## PASSAGE PROVIDED
*** Block opens ***
SPRADD1A August   2023  – September 2024 AM620-Q1 , AM623 , AM625 , AM625-Q1 , AM625SIP , AM62A3 , AM62A3-Q1 , AM62A7 , AM62A7-Q1 , AM62D-Q1 , AM62P , AM62P-Q1

 

  1.   1
  2.   Abstract
  3.   Trademarks
  4. Introduction
  5. Installing the SDK
  6. Configuring the SDK for a Custom Board
  7. Starting U-Boot Board Port
    1. 4.1 Introduction to Devicetrees
    2. 4.2 Capabilities of the Minimal Configuration
    3. 4.3 Preparing Custom Board Files
    4. 4.4 Initial Devicetree Modifications
    5. 4.5 Building U-Boot Binaries
    6. 4.6 U-Boot Deployment Instructions
  8. Expanding the Custom Board Devicetree
    1. 5.1 Devicetree Configuration
    2. 5.2 Describing Peripherals in Nodes
    3. 5.3 Revising the Devicetree Configuration
  9. Booting the Linux Kernel
    1. 6.1 Kernel Boot Overview
    2. 6.2 Kernel Deployment Instructions
  10. Tools and Debugging
    1. 7.1 Kernel Debug Traces
    2. 7.2 OpenOCD Debugging
  11. Future Work
  12. Summary
  13. 10References
  14.   Revision History

Introduction

TI provides a Software Development Kit (SDK) to accelerate development on the AM62x SoC. This software package is tuned for evaluation modules (EVMs), like Starter Kits (SKs). The SDK and SKs are designed for quick evaluation of the SoC's many capabilities for a variety of use cases. All features and capabilities, such as a variety of boot modes, are enabled and optimized. While this flexibility is great for an evaluation platform, this added complexity may not be needed on custom boards designed for specific use cases. In such cases, for example, only a couple of these boot modes would be used in an end product.
*** Block closes ***
## PROBLEM A
Duplicate the part of the AM62x SDK passage that opens with the words containing "TI provides a" and closes with "an end product.".
## PROBLEM B
List every subsection title that the AM62x SDK passage gives under "Starting U-Boot Board Port".
The rows that come next are separate material and not part of the AM62x SDK passage.

Stored data
*** Block opens ***
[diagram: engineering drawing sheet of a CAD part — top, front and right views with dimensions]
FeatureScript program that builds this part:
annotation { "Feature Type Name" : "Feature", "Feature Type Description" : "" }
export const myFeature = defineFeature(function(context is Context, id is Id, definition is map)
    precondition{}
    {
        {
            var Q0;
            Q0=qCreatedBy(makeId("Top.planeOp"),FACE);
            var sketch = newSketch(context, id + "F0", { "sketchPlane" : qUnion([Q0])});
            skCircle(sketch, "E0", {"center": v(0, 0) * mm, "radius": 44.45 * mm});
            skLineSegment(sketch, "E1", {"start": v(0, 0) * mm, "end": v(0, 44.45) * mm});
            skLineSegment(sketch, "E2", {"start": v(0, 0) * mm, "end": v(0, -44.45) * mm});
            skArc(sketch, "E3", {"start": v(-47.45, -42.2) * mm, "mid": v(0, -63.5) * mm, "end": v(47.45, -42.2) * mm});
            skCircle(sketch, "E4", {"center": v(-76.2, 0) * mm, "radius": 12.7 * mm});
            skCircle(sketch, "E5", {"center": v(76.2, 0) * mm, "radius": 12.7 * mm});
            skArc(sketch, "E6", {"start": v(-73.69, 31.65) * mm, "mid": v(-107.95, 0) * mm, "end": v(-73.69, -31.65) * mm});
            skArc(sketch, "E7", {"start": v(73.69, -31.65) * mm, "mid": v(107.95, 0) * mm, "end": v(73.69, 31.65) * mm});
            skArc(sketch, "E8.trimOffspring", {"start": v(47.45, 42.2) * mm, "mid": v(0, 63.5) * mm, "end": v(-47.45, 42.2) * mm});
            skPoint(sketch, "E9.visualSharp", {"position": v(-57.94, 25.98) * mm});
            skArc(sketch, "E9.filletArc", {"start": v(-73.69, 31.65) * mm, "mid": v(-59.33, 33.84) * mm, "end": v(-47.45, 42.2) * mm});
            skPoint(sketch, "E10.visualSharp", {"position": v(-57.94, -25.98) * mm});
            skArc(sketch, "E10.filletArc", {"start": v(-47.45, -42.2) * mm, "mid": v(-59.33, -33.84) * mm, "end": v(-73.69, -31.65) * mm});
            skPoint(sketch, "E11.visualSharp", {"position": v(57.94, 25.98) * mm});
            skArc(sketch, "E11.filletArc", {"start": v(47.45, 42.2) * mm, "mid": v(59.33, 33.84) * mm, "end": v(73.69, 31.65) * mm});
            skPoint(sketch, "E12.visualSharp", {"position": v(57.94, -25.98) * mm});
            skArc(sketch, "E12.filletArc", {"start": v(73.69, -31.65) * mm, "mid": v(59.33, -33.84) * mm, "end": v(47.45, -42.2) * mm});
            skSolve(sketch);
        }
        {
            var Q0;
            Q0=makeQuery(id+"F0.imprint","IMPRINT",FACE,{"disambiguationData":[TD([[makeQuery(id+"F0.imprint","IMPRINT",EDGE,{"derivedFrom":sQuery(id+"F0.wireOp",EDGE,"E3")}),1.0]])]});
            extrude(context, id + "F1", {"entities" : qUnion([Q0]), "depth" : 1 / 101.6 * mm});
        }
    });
*** Block closes ***
## YOUR SOLUTION A
TI provides a Software Development Kit (SDK) to accelerate development on the AM62x SoC. This software package is tuned for evaluation modules (EVMs), like Starter Kits (SKs). The SDK and SKs are designed for quick evaluation of the SoC's many capabilities for a variety of use cases. All features and capabilities, such as a variety of boot modes, are enabled and optimized. While this flexibility is great for an evaluation platform, this added complexity may not be needed on custom boards designed for specific use cases. In such cases, for example, only a couple of these boot modes would be used in an end product.

## YOUR SOLUTION B
4.1 Introduction to Devicetrees
4.2 Capabilities of the Minimal Configuration
4.3 Preparing Custom Board Files
4.4 Initial Devicetree Modifications
4.5 Building U-Boot Binaries
4.6 U-Boot Deployment Instructions